The course is designed for students enrolled in a year-long class which focuses on improving the basic skills of reading, writing, and discussion. The class meets three hours a day and is team-taught. During the second marking period the students study U.S. History during the last hour of the class each day. Although the organization of the larger class is particular to the High School in the Community, we feel that the course we describe could also be included as part of a year long U.S. History course in a traditional setting.
We should emphasize that this curriculum is oriented toward students who generally have difficulty learning in school; in high schools most information is taught through reading assignments, and our students have great difficulty reading. We work with them on reading and writing during another part of the class and have chosen to teach the content of this course mainly through other kinds of activities: films, slides, discussions, oral presentations, and trips. When readings are included they will usually be read aloud in the class. Because non-reading, concrete experiences are so essential to the teaching of this course, we have included a partial list of activities as part of the narrative at the end of each unit. More detailed lesson plans for one unit are included at the end of the entire narrative.

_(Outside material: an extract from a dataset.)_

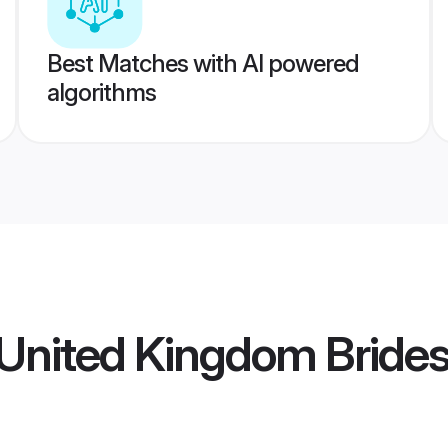
Best Matches with AI powered
algorithms
United Kingdom Bride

In the seven weeks of this course we cover three aspects of work in United States history: the organization of work, working people, and the relationship between government and people through work legislation. We introduce the course by making an historical time line with the students. Using this device, we can explain the main topics in the course, the time of particular events, and how these events are related chronologically to events that the students may have heard of, such as the American Revolution, the Civil War, and the two world wars.